Quando inizi ad allenarti per qualcosa, cadi spesso nella trappola di voler correre ogni giorno. Ovviamente l’entusiasmo è una buona cosa, ma vediamo cosa succede se alleni il tuo corpo ogni giorno e cerchi di capire se fa bene o male. La prima cosa da dire è che è assolutamente possibile correre a livelli assoluti ogni giorno. Gli atleti che corrono ogni giorno – o quasi ogni giorno –  spesso corrono due volte al giorno. Molti dilettanti “avanzati” corrono anche 6 volte a settimana.

Cosa succede al tuo corpo se vai a correre ogni giorno? Ecco la risposta

Non è un bene o un male a livello assoluto, ma i risultati non dipendono dalla frequenza dei tuoi allenamenti, ma dall’individualizzazione dei tuoi allenamenti. Scopri lo stato di forma di un singolo corridore, le sue abitudini di allenamento, il recupero e gli obiettivi finali. Dopo aver fatto le premesse necessarie, diamo un’occhiata a ciascuno di questi parametri.
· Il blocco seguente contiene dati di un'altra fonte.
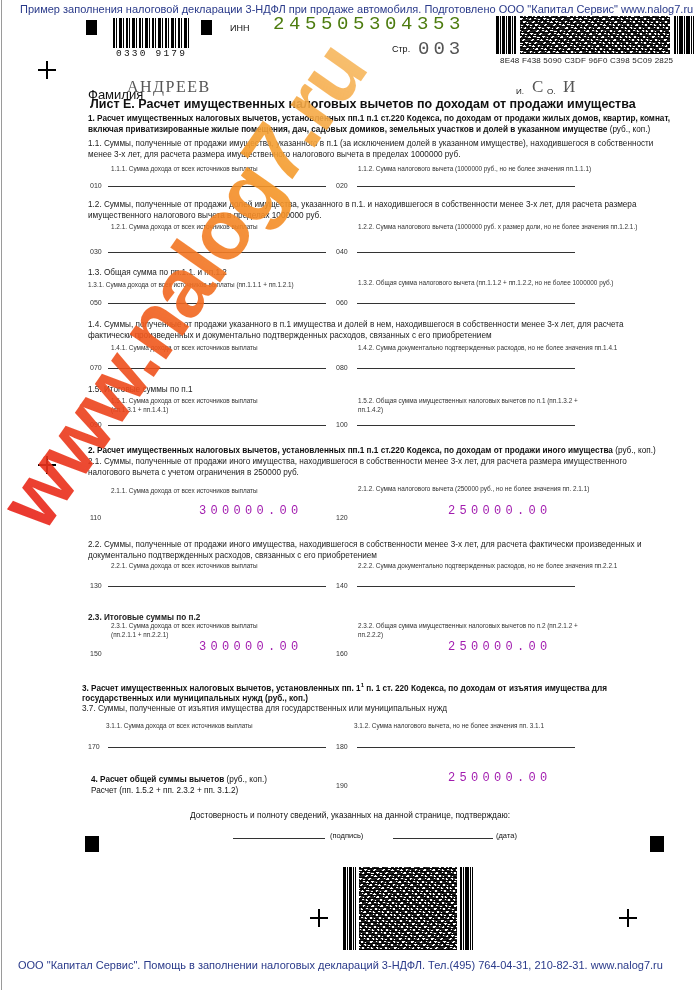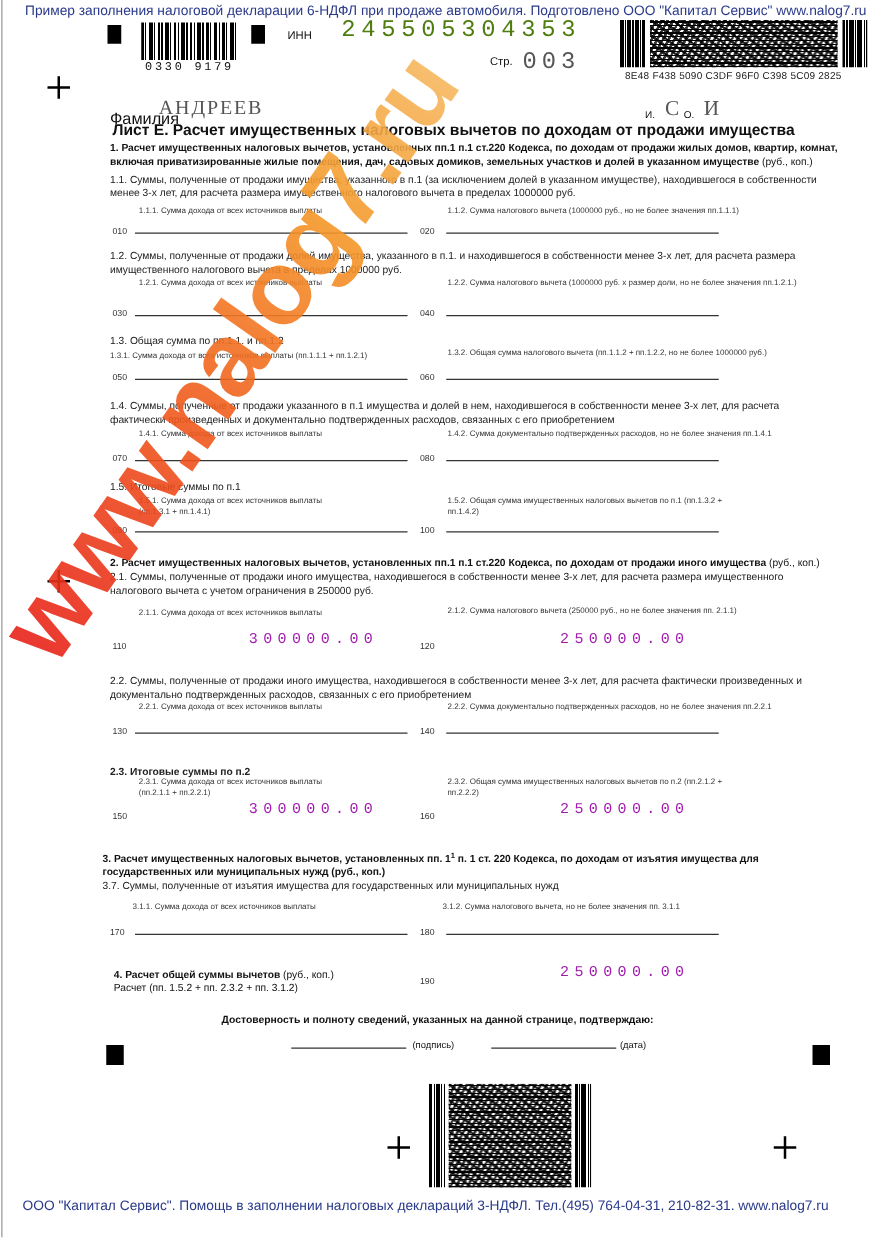--- a/index.html
+++ b/index.html
@@ -65,7 +65,7 @@
 
 <div class="page-border"></div>
 
-<div class="abs top-note">Пример заполнения налоговой декларации 6-НДФЛ при продаже автомобиля. Подготовлено ООО "Капитал Сервис" www.nalog7.ru</div>
+<div class="abs top-note">Пример заполнения налоговой декларации 3-НДФЛ при продаже автомобиля. Подготовлено ООО "Капитал Сервис" www.nalog7.ru</div>
 
 <div class="abs marker" style="left:86px; top:20px;"></div>
 <div class="abs barcode1"></div>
I nostri corpi funzionano secondo una formula infallibile: stimolare-adattarsi-recuperare.

Cioè, quando vengono ricevuti gli stimoli giusti, il corpo si adatta. L’adattamento è seguito da un periodo di recupero o di riposo per prepararsi alla stimolazione successiva.

L’allenamento segue questo schema, soprattutto se lo stimolo è corretto per lo stato attuale delle cose e segue la progressione appropriata, l’adattamento è più semplice ed efficace. Pertanto, il recupero è più veloce.

Pertanto, la giusta stimolazione produce un adattamento più efficiente e produce un recupero più rapido. Questo modello tende a migliorare e diventare più efficiente con il tempo e l’abitudine. La maggior parte degli hobbisti ha il divertimento come obiettivo principale. Nel secondo caso, la partita vale la sconfitta: meglio allenarsi meno, ma migliorare la qualità. Dare al corpo un tempo di recupero più lungo ci fa divertire di più a correre senza metterci a rischio. Tuttavia, è importante sapere che non possiamo perdere troppo tempo tra un allenamento e l’altro. 48 ore sono il momento ideale, quindi se il nostro obiettivo è stare bene e divertirci, possiamo considerare 3 o 4 allenamenti a settimana come la frequenza perfetta.

Più ci alleniamo, più velocemente recuperiamo. Anche l’alternanza della stimolazione è essenziale per un rapido recupero. Questo è garantito da un coach competente che si occupa dell’organizzazione del processo formativo. Ad esempio, se per un periodo di tempo vogliamo allenare la resistenza e aumentare il numero di chilometri al giorno senza aspettare che il corpo “digerisca” l’esercizio precedente, potremmo facilmente sperimentare l’effetto opposto. Se invece l’alternanza di stimoli e l’esercizio impegnativo corrispondessero ad una successiva corsa rigenerativa, ad esempio, implementeremmo un migliore adattamento e un recupero più rapido. La capacità di recupero è inversamente proporzionale all’età e direttamente proporzionale alla maturità atletica di un corridore.

Lascia un commento

Il tuo indirizzo email non sarà pubblicato.